Works closely with development and quality teams to derive infrastructure design requirements, build, test, and automate tools appropriate to the project, and/or implements and maintains of those systems within the constraints imposed by Intel enterprise infrastructure (IT) and other governing bodies.
Owns the end to end delivery pipeline, including source code management, versioning/tagging strategy, component build and packaging, test automation tooling, release staging, acceptance and/or indicators, required security and IP scans, any third-party conformance tools, artifact storage and distribution, and disaster recovery planning.
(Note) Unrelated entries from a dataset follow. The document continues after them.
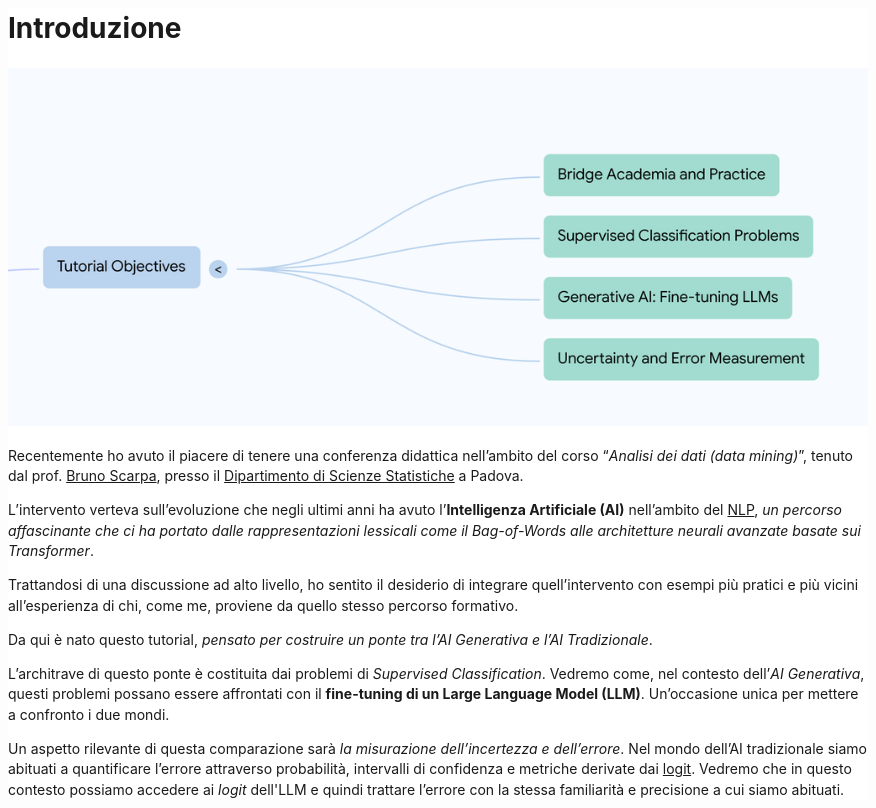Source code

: # Introduzione

![Map](assets/images/Objectives.png)

Recentemente ho avuto il piacere di tenere una conferenza didattica
nell’ambito del corso “*Analisi dei dati (data mining)*”, tenuto dal
prof. [Bruno Scarpa](https://homes.stat.unipd.it/brunoscarpa/), presso
il [Dipartimento di Scienze Statistiche](https://www.stat.unipd.it/) a
Padova.

L’intervento verteva sull’evoluzione che negli ultimi anni ha avuto
l’**Intelligenza Artificiale (AI)** nell’ambito del
[NLP](https://en.wikipedia.org/wiki/Natural_language_processing),
*un percorso affascinante che ci ha portato dalle rappresentazioni lessicali
come il Bag-of-Words alle architetture neurali avanzate basate sui
Transformer*.

Trattandosi di una discussione ad alto livello, ho sentito il desiderio
di integrare quell’intervento con esempi più pratici e più vicini
all’esperienza di chi, come me, proviene da quello stesso percorso
formativo.  

Da qui è nato questo tutorial, _pensato per costruire un ponte 
tra l’*AI Generativa* e l’*AI Tradizionale*_.

L’architrave di questo ponte è costituita dai problemi di *Supervised
Classification*. Vedremo come, nel contesto dell’*AI Generativa*, questi
problemi possano essere affrontati con il **fine-tuning di un Large
Language Model (LLM)**. Un’occasione unica per mettere a confronto i due
mondi.

Un aspetto rilevante di questa comparazione sarà _la misurazione
dell’incertezza e dell’errore_. Nel mondo dell’AI tradizionale siamo
abituati a quantificare l’errore attraverso probabilità, intervalli di
confidenza e metriche derivate dai [logit](https://en.wikipedia.org/wiki/Logit). Vedremo che in questo contesto
possiamo accedere ai _logit_ dell'LLM e quindi trattare l’errore con la
stessa familiarità e precisione a cui siamo abituati.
Identifies opportunities and implements solutions for increased automation, reliability, and/or velocity within the pipeline through implementation of robust infrastructure telemetry, KPIs, and indicators, and by monitoring and applying industry best practices.
In addition the ideal candidate should also exhibit the following skills:
Excellent problem-solving skills to troubleshoot complex issues.
Passion in delivering high quality end-user experience.
Minimum qualifications are required to be initially considered for this position. Preferred qualifications are in addition to the minimum requirements and are considered a plus factor in identifying top candidates.
Bachelor's degree or Master's degree in Computer Science or any other related field.
3+ years of experience working with Linux.
Minimum of 4+ years of Linux system administration experience (CentOS/Suse preferred).
Automation using Ansible, Puppet, Chef etc.
Monitoring and visualization using Prometheus, ELK stack, Grafana, New-Relic, etc.
Knowledge of advanced Linux concepts (like Namespaces, Cgroups, SystemD, JournalD and FirewallD)
Solid knowledge bare-metal clustering and deployment strategies.
Solid knowledge of storage (NAS, Object) and networking.
Hands on experience: Shell, Python, Go, Ruby, etc.
Experience in designing and operating highly scalable, highly available solution.
Experience with containers and orchestration systems is a plus (Kubernetes and Docker a plus).